**Exercise directions**.
Go through the entries below and print each one exactly, leaving out pictures.

**Input data**.
- - - - - - -

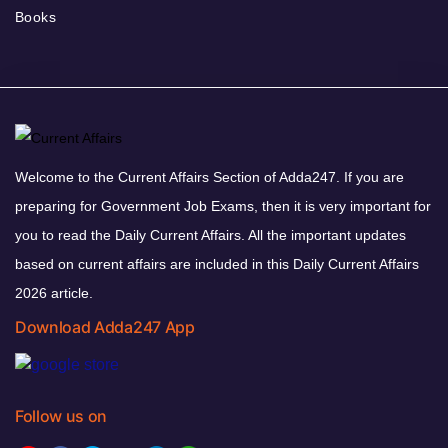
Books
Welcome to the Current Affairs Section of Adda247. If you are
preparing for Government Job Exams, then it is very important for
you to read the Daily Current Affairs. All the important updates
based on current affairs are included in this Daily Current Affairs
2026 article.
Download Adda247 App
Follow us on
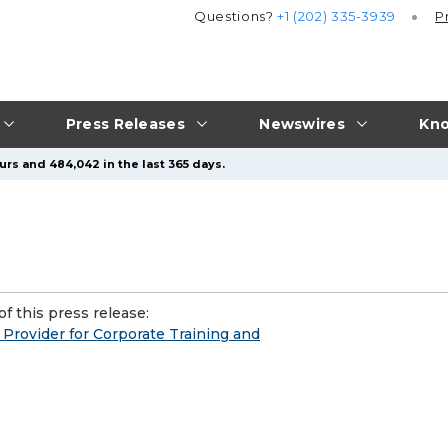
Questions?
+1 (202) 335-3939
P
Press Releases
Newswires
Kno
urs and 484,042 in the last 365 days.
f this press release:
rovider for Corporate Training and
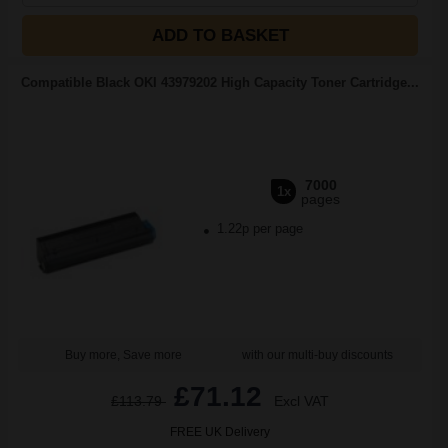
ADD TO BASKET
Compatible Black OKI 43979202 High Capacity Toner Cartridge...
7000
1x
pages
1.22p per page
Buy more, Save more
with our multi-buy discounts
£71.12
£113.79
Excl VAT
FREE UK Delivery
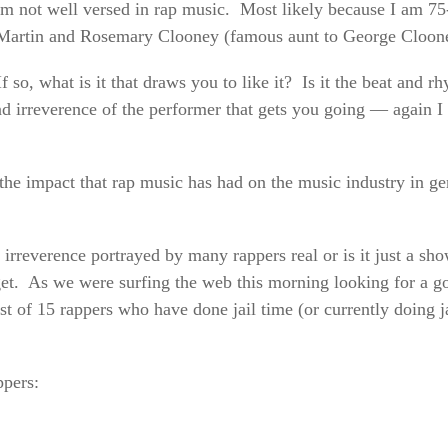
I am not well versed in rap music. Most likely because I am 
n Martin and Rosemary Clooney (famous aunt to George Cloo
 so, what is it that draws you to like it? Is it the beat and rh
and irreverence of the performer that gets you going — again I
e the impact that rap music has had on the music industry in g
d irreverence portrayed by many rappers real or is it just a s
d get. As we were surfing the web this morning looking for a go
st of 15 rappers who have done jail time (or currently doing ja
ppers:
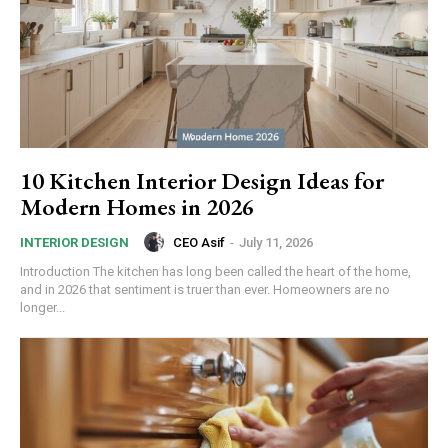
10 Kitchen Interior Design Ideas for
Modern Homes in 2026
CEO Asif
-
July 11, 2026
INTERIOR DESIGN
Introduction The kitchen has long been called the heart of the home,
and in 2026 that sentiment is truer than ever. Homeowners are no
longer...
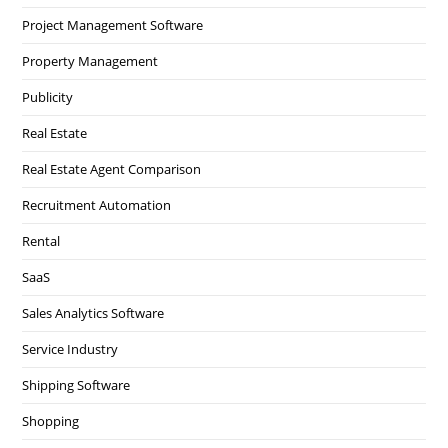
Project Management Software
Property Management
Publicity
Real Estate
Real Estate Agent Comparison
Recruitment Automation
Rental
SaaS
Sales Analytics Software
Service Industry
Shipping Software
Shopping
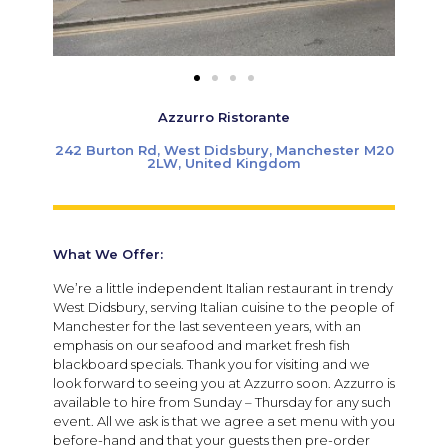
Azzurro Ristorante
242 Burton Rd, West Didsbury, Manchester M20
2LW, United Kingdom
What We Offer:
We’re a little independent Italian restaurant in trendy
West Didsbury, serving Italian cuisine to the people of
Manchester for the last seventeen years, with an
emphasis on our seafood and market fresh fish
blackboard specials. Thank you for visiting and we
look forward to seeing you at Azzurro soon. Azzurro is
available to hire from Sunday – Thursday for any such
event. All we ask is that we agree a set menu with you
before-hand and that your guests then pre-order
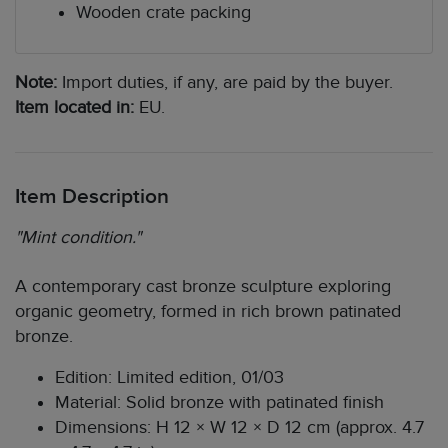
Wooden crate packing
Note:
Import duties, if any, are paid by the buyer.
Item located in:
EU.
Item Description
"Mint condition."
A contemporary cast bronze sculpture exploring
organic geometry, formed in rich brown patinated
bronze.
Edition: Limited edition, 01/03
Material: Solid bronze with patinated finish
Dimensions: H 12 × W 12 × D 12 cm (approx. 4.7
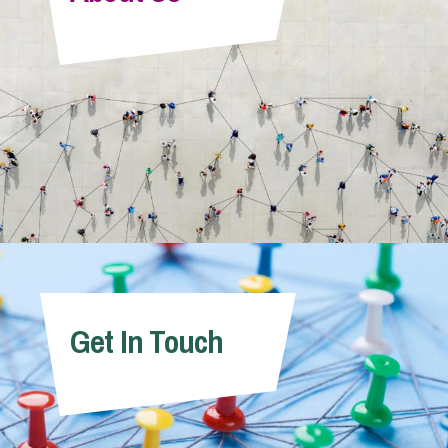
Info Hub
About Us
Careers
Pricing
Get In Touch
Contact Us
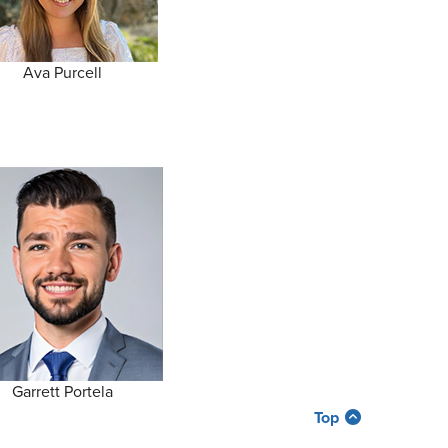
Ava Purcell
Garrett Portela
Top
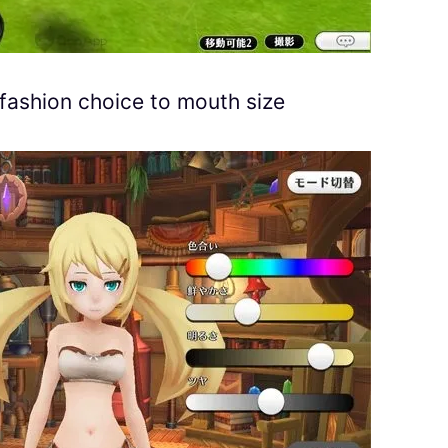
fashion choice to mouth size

- - - - - - -

**Exercise output**.
Books
Welcome to the Current Affairs Section of Adda247. If you are
preparing for Government Job Exams, then it is very important for
you to read the Daily Current Affairs. All the important updates
based on current affairs are included in this Daily Current Affairs
2026 article.
Download Adda247 App
Follow us on
Questions?
+1 (202) 335-3939
P
Press Releases
Newswires
Kno
urs and 484,042 in the last 365 days.
f this press release:
rovider for Corporate Training and
ADD TO BASKET
Compatible Black OKI 43979202 High Capacity Toner Cartridge...
7000
1x
pages
1.22p per page
Buy more, Save more
with our multi-buy discounts
£71.12
£113.79
Excl VAT
FREE UK Delivery
I am not well versed in rap music. Most likely because I am 
n Martin and Rosemary Clooney (famous aunt to George Cloo
 so, what is it that draws you to like it? Is it the beat and rh
and irreverence of the performer that gets you going — again I
e the impact that rap music has had on the music industry in g
d irreverence portrayed by many rappers real or is it just a s
d get. As we were surfing the web this morning looking for a go
st of 15 rappers who have done jail time (or currently doing ja
ppers:
10 Kitchen Interior Design Ideas for
Modern Homes in 2026
CEO Asif
-
July 11, 2026
INTERIOR DESIGN
Introduction The kitchen has long been called the heart of the home,
and in 2026 that sentiment is truer than ever. Homeowners are no
longer...
Project Management Software
Property Management
Publicity
Real Estate
Real Estate Agent Comparison
Recruitment Automation
Rental
SaaS
Sales Analytics Software
Service Industry
Shipping Software
Shopping
Azzurro Ristorante
242 Burton Rd, West Didsbury, Manchester M20
2LW, United Kingdom
What We Offer:
We’re a little independent Italian restaurant in trendy
West Didsbury, serving Italian cuisine to the people of
Manchester for the last seventeen years, with an
emphasis on our seafood and market fresh fish
blackboard specials. Thank you for visiting and we
look forward to seeing you at Azzurro soon. Azzurro is
available to hire from Sunday – Thursday for any such
event. All we ask is that we agree a set menu with you
before-hand and that your guests then pre-order
Wooden crate packing
Note:
Import duties, if any, are paid by the buyer.
Item located in:
EU.
Item Description
"Mint condition."
A contemporary cast bronze sculpture exploring
organic geometry, formed in rich brown patinated
bronze.
Edition: Limited edition, 01/03
Material: Solid bronze with patinated finish
Dimensions: H 12 × W 12 × D 12 cm (approx. 4.7
Info Hub
About Us
Careers
Pricing
Get In Touch
Contact Us
Ava Purcell
Garrett Portela
Top
fashion choice to mouth size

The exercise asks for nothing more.